Though Twitter has plans to nickel and dime more than just regular users. The Information reported over the weekend that Twitter was considering making companies pay $US1,000 (around $1,400) a month for their gold verified checkmark. Considering just how bad things got when the platform introduced paid verification, it seems like just a new way to drive big companies, and more importantly advertisers, off the platform.

Musk Tweeted Sunday that the last three months were “extremely tough” as he had to “save Twitter from bankruptcy.” He then claimed the site was on the path to break even, though of course he did not offer a timeline for that plan in just 280 characters. The Twitter owner previously claimed his massive wave of layoffs and cost-cutting kept the company afloat as it was on course to post a $US3 billion (around $4 billion) shortfall last year. Now that Twitter is a private company, and especially because the blue bird app has practically no PR department save Musk himself, its hard to verify any sort of financial claim.

Are there any short-form posting apps that can hold users’ attention? After Musk took over Twitter, the decentralised platform Mastodon, often described as Twitter meets Discord, became the new, popular kid on the block. Twitter users left in a so-called “exodus” and flooded Mastodon. The site rose to more than 2.5 million active users across 8,600 instances.

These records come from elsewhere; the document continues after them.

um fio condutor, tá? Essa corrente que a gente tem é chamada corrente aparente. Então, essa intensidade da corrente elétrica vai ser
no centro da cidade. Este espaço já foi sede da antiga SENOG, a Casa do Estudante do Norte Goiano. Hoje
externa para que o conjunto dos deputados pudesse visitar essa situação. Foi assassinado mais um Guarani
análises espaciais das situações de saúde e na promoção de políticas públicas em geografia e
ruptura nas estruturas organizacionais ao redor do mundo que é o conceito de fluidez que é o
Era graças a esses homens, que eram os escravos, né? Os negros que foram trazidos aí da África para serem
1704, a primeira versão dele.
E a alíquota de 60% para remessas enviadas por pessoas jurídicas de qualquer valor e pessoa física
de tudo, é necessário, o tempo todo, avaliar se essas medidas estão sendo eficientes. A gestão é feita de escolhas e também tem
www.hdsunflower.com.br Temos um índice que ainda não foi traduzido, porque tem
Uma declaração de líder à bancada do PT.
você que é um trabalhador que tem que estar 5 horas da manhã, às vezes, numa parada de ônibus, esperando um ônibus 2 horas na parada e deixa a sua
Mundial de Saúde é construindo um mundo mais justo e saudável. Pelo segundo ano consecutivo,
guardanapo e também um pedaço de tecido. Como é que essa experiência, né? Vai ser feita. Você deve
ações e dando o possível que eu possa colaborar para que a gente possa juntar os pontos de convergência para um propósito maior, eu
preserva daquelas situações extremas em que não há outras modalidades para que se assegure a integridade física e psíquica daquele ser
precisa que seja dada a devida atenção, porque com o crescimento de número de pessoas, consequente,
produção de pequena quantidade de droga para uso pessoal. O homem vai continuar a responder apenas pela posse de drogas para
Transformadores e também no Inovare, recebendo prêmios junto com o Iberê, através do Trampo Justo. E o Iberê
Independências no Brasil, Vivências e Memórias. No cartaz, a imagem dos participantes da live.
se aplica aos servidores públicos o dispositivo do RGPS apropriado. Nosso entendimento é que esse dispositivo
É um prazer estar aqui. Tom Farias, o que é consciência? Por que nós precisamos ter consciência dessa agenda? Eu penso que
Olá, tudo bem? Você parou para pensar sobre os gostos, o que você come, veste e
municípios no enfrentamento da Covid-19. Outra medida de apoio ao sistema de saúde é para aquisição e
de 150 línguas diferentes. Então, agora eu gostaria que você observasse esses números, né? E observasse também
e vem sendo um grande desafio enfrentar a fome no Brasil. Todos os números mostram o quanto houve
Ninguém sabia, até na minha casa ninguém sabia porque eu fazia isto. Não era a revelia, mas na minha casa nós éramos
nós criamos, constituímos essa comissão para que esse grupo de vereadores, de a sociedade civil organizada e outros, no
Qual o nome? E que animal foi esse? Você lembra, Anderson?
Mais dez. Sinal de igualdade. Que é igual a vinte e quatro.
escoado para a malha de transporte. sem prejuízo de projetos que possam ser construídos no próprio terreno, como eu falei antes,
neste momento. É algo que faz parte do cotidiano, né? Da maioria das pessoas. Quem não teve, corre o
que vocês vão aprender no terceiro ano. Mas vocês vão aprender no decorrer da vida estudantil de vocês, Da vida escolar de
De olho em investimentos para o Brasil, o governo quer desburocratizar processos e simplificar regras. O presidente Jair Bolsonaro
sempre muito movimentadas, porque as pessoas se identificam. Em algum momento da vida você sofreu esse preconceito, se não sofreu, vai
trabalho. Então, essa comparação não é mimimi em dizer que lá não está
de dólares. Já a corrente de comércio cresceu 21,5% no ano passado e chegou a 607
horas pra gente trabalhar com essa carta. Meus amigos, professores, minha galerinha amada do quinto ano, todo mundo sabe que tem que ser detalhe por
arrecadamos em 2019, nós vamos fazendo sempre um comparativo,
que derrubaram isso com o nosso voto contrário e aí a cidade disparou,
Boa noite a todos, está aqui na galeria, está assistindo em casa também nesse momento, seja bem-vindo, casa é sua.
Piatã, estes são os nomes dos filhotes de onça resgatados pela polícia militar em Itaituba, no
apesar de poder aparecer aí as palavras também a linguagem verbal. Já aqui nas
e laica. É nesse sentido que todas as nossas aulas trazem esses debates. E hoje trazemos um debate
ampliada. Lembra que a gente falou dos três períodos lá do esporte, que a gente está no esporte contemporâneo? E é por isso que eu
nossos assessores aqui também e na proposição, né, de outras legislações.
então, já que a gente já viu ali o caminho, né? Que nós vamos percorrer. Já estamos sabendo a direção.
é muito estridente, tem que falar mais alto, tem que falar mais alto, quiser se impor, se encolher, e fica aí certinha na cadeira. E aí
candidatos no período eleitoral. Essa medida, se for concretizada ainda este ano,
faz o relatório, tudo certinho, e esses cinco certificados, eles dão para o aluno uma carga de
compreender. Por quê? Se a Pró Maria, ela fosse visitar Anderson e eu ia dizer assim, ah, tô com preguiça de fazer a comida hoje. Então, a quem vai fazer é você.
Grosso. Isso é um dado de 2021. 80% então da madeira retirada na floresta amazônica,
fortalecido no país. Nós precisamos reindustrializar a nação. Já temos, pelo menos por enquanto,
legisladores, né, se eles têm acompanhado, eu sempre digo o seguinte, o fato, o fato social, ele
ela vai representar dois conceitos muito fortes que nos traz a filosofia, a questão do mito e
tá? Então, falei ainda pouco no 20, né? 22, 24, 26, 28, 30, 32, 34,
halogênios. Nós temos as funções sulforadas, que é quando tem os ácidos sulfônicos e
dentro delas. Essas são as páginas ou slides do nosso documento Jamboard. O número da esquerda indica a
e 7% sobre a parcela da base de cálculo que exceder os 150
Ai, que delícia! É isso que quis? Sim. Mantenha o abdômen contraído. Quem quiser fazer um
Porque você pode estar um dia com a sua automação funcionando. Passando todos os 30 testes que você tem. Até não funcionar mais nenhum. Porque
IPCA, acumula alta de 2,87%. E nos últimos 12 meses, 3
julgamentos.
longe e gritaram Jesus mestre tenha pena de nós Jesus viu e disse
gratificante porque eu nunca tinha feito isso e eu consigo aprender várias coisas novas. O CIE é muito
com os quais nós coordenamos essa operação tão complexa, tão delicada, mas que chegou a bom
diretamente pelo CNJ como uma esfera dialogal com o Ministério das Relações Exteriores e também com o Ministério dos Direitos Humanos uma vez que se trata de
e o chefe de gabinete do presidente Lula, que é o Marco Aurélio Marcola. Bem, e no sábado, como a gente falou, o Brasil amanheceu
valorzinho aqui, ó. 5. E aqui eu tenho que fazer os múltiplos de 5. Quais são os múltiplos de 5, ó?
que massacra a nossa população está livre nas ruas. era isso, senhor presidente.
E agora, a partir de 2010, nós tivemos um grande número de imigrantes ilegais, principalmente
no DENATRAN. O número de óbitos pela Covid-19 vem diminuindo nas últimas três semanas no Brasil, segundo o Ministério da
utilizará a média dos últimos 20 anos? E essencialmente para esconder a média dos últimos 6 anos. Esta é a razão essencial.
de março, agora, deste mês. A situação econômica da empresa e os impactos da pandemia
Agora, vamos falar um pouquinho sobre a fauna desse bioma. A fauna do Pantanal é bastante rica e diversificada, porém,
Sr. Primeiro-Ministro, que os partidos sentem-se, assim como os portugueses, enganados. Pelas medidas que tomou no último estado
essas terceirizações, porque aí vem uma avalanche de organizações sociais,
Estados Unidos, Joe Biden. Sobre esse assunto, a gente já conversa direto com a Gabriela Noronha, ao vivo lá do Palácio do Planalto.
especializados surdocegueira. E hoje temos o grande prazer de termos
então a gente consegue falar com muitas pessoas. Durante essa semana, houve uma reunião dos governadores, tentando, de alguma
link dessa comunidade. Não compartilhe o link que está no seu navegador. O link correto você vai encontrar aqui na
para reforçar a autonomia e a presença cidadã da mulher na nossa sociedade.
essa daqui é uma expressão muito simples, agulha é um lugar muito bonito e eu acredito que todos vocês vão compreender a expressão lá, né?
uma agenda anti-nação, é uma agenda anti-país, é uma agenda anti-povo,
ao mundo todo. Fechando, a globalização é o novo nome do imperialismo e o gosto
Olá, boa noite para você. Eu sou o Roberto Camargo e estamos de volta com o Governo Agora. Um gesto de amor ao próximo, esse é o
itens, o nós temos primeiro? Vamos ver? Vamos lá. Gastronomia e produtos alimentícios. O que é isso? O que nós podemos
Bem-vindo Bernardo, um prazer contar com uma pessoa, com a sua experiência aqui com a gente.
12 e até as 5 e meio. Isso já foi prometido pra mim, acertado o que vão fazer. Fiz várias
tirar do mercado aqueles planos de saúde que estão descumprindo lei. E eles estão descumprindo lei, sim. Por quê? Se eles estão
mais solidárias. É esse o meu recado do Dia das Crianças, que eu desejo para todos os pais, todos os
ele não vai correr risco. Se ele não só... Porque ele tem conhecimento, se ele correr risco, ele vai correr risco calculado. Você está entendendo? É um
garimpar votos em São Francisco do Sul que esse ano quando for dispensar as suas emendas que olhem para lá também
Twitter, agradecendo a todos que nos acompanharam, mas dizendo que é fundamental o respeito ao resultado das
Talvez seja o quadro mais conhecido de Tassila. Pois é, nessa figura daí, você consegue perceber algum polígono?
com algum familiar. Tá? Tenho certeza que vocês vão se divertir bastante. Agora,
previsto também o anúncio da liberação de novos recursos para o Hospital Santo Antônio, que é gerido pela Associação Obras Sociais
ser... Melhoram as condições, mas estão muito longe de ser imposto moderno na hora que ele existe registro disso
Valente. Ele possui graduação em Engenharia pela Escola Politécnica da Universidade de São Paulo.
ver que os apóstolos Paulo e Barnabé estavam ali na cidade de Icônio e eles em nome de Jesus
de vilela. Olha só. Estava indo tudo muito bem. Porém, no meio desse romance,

But as Wired first reported Tuesday, Mastodon’s active user numbers have slumped hard toward the end of January. Mastodon’s own API shows active user counts have dropped to just 1.43 million by the end of January. The decline has been steady since the start of 2023, even though the number of servers has been on the rise.

Unlike Twitter, Mastodon isn’t a centralised platform where all posts are funnelled to users based on likes, follows, and the almighty algorithm. Mastodon runs on thousands of separate servers collectively called the Fediverse. Each instance is operated by admins, many of whom volunteer their time and their own money to keep things running. The influx of new users over the past few months caused disruptions in service, but even after things stabilised these new “tooters” struggled to comprehend a less user-friendly user interface.